The CAF-NN model achieves better performance in securing the data in secure transmission as well as the quality of service when compared to the previously developed methods related to blockchain and IoT. The improved performance of the CAF-NN model in disease identification in the BIoT applications is demonstrated in the Table 1.

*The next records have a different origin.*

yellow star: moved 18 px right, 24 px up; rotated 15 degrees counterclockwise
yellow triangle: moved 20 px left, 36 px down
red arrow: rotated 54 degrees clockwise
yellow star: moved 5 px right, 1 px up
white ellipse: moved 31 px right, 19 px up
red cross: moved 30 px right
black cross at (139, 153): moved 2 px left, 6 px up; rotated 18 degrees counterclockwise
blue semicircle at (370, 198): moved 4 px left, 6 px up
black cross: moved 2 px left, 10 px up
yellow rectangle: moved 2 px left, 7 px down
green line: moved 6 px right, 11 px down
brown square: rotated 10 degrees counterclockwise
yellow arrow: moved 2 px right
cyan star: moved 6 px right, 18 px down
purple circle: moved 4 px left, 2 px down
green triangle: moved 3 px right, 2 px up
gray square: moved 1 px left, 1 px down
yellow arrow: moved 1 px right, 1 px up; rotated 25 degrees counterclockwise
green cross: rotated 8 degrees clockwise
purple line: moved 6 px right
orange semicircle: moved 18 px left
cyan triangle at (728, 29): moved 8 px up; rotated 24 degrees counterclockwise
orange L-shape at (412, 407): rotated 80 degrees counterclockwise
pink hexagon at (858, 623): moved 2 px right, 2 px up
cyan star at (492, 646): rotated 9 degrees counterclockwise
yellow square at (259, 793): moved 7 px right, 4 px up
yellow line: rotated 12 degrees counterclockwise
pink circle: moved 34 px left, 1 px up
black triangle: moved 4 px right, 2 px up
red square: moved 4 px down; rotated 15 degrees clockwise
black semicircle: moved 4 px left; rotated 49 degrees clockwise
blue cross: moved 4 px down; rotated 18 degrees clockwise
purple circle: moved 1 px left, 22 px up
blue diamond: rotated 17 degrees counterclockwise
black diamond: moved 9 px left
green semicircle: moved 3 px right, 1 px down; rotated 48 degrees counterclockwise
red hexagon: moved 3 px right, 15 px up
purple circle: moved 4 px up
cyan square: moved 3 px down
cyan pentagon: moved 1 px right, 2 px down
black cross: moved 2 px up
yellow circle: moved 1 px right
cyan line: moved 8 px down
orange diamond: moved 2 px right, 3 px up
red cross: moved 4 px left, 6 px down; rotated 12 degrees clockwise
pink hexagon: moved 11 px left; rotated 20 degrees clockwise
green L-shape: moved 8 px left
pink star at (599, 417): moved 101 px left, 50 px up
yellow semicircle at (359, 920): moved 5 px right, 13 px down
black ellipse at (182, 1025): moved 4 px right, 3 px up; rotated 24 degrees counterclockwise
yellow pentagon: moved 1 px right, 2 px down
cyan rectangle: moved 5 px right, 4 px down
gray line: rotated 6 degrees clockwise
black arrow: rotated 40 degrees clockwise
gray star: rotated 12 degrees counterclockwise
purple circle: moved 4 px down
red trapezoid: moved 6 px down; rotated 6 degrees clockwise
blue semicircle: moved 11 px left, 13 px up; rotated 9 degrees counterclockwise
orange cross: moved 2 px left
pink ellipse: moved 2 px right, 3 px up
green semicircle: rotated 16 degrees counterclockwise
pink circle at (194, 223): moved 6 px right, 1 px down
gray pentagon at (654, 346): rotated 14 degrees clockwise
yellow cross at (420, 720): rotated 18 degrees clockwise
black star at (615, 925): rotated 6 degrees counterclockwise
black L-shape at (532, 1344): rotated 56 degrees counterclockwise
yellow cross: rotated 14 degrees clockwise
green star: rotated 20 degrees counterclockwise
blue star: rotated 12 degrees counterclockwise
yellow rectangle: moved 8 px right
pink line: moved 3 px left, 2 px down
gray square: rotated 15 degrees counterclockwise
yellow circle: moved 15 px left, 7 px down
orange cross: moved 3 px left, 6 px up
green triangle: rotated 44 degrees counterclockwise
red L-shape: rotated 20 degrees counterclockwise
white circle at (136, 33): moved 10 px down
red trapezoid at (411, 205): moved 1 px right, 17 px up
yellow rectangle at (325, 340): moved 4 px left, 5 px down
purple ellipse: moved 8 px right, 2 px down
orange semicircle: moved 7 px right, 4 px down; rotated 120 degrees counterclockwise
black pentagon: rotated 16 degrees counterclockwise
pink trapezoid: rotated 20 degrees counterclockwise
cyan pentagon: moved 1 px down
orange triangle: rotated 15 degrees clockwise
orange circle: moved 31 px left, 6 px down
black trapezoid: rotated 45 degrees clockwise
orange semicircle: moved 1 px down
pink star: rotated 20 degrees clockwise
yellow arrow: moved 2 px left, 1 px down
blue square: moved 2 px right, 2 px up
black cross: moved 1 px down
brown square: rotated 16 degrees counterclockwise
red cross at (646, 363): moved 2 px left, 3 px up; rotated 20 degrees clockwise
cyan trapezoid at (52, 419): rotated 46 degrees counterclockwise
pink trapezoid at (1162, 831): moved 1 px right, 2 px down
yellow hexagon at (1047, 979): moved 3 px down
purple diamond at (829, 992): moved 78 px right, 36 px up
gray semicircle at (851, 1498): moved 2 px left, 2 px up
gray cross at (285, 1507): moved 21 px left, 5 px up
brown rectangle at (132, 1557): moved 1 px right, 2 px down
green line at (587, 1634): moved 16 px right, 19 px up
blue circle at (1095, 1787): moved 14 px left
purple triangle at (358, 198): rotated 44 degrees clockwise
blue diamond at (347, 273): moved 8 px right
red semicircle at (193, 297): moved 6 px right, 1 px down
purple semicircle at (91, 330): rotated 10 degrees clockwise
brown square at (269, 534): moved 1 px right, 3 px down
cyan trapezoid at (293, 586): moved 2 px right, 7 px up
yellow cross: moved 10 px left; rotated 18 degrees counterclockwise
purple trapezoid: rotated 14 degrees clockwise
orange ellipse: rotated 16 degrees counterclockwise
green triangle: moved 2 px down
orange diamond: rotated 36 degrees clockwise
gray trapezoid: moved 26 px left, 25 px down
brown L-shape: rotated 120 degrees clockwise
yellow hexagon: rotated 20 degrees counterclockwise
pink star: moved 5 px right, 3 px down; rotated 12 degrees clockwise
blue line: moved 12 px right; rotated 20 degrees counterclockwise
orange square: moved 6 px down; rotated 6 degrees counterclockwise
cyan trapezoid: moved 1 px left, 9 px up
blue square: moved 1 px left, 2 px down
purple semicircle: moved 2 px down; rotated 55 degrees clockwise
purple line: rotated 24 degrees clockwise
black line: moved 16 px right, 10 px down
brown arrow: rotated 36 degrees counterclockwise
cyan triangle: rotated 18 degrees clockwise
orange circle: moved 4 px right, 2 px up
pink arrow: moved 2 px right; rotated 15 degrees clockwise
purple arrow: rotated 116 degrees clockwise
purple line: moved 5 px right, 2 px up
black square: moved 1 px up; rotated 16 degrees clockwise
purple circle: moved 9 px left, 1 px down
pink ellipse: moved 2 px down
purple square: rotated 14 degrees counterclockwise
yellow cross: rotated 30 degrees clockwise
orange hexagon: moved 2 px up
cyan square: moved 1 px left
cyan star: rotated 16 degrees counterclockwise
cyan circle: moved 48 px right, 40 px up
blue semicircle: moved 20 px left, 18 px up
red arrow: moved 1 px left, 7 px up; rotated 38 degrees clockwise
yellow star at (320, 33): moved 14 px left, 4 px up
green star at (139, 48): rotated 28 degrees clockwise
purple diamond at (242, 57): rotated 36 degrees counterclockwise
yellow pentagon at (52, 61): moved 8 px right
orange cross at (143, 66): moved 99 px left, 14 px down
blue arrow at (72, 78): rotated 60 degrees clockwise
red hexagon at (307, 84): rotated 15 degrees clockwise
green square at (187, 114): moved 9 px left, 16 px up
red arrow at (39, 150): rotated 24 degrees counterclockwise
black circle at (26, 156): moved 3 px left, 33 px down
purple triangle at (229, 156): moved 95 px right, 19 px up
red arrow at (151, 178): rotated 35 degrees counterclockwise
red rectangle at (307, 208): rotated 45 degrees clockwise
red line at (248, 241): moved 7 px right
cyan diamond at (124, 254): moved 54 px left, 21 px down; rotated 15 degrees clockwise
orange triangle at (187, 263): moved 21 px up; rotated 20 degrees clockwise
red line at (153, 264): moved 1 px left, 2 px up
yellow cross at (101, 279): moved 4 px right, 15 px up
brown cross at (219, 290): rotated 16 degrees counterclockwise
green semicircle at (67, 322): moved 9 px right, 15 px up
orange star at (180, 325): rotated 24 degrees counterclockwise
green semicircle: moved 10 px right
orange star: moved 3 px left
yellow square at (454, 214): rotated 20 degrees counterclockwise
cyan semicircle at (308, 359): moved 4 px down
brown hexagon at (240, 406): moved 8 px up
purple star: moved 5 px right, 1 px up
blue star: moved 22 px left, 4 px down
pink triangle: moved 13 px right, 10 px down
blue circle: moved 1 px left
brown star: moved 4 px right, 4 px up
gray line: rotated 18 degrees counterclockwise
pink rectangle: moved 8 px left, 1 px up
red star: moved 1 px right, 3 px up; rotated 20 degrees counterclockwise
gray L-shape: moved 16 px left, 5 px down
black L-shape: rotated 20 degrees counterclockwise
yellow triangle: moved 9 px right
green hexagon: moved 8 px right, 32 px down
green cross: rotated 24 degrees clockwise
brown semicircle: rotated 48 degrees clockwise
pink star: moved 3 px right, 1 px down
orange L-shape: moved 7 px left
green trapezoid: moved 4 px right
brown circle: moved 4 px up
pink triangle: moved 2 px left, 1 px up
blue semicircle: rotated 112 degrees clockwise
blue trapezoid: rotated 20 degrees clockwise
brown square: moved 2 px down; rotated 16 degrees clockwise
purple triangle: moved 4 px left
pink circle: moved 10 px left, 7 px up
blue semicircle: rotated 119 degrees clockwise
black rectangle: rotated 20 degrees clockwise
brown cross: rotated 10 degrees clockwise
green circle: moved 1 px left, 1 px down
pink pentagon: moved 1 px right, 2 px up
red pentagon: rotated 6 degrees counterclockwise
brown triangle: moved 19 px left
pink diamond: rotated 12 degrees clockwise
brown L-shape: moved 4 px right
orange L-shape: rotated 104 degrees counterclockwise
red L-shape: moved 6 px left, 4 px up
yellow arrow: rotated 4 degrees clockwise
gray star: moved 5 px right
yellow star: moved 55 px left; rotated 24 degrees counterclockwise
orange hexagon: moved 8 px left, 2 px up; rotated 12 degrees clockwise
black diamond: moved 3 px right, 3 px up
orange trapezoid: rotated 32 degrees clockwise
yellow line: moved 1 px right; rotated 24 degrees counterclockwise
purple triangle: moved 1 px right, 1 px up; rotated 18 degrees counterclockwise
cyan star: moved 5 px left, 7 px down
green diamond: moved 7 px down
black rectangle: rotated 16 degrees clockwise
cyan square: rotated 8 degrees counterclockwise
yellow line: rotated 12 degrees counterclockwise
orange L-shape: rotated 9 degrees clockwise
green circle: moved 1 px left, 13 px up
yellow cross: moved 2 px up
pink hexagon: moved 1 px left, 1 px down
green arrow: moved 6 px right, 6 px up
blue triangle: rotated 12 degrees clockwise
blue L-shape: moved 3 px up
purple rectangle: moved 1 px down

Table 1 Achievements of the CAF-NN model in BIoT applications

6 Conclusion

In this research, the CAF-NN based SH using BIoT enhance the quality of medical services and the secure transmission of data in the network system. Initially, the health details of the patient are gathered from the various affixed IoT senor layers, then the collected data proceeded to the device-to-device data communication. The communication path selection depends on the network parameters, such as energy, network lifetime, and communication distance. Before the storage of collected data, the data should be initially encrypted. Blockchain has become a developing technology in the different fields that ensure improved privacy and security. It reduces the probability of every single operation which protects the system from fraud transactions and also provides accessible exposure for various needs. Blockchain keeps data in an assured database with a well-encrypted technique such as hashes and encryption. The consensus-based activation function eliminates the sensitivity related to identifying the contradictory examples with minor concerns and also the unwanted input signals are also completely reduced for an individual sample. The parameters of the developed optimized neural network classifier are identified by the smart echolocation optimization by generating various solutions and analyzing the optimal fitness value for tuning the classifier.